I agree with the spirit of your comments. My focus is upon the faith of the earliest believers in a revelatory Christ. Attempting to model their complex transformation into a powerful institution. I think it reasonable to begin where the faith broke from its roots, Judaism. I think you do as well. Am I arguing there was no 'break''? of course not. At some early phase a new 'revelation' identified one sect from another. This process repeated many times. Such is why in a short span of time we find seemingly radically different schools of thought under the umbrella of Christianity. Johannine Christians, perhaps a century or more later, IMO represent a response to some of these developments. It's my opinion it preserves, in a post-Gospel way, some of the earlier flavor. Briefly said, the break from Hellenized Judaism was real but yet it was no more radical than Docetism from its precedents, or that of the scores of other 'heterodoxies' the later Catholic church denounced in its efforts to homogenize Christianity into a powerful institution.

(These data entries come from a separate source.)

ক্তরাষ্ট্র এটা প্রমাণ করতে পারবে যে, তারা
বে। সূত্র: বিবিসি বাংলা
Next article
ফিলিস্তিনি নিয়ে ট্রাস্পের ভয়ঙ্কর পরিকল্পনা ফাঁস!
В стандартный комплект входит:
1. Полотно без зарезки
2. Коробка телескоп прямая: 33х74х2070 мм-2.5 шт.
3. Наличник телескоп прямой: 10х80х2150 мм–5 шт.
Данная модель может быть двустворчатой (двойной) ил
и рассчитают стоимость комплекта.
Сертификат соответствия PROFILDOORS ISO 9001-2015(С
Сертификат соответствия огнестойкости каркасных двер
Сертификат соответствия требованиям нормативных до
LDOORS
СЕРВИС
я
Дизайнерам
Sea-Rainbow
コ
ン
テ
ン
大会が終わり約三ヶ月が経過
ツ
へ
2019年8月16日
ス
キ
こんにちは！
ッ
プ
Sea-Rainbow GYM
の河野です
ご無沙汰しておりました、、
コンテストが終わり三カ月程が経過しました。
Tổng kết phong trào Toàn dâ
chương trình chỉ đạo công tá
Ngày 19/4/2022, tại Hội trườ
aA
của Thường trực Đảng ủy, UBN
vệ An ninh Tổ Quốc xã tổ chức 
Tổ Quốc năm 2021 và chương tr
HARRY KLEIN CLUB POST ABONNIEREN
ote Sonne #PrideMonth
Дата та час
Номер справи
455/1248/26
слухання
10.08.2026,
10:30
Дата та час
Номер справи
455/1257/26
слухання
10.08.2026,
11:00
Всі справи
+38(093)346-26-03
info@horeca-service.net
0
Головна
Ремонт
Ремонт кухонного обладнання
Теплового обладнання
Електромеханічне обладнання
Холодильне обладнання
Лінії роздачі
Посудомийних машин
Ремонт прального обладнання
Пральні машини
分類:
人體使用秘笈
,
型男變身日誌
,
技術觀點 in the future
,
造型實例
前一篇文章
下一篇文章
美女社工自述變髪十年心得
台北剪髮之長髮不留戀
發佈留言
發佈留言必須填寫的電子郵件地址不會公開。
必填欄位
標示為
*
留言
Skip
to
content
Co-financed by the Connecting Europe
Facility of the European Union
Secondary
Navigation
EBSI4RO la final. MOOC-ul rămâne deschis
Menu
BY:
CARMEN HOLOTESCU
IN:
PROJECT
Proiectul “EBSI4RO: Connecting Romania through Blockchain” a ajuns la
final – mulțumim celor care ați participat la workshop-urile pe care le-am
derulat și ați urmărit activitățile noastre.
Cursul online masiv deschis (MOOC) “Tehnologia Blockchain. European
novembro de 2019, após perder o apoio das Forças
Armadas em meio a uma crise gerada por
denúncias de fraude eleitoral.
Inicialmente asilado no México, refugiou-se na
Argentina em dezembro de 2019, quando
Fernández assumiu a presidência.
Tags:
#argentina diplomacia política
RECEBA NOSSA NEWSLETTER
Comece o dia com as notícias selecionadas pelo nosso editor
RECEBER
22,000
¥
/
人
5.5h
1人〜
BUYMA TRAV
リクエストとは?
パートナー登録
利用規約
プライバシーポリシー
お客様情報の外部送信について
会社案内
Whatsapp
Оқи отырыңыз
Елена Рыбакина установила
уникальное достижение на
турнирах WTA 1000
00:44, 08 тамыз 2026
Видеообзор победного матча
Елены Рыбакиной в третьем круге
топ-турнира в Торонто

While many find the notion radical or fringe, considering the possibility that Christianity followed a path similar to most faiths, beginning as a concept rather than an historical event, is quite rational. Having spent years in a Hindu culture, I observed just how seamlessly the mind can transform spiritual/metaphor into live action characters. The less initiated can be excused for literalizing stories of Ganesh, Lord Vishnu and countless other emanations of Brahman. Millenia of dramatization through story telling have given these 'concepts' a temporality/corporeality not intended by their Vedic faith's founders. Many reformed Jews would understand the same took place in their faith. Yahweh walking around in his park or riding a chariot and such.
Ultimately every faith is unique and at the same time indebted to its precedents.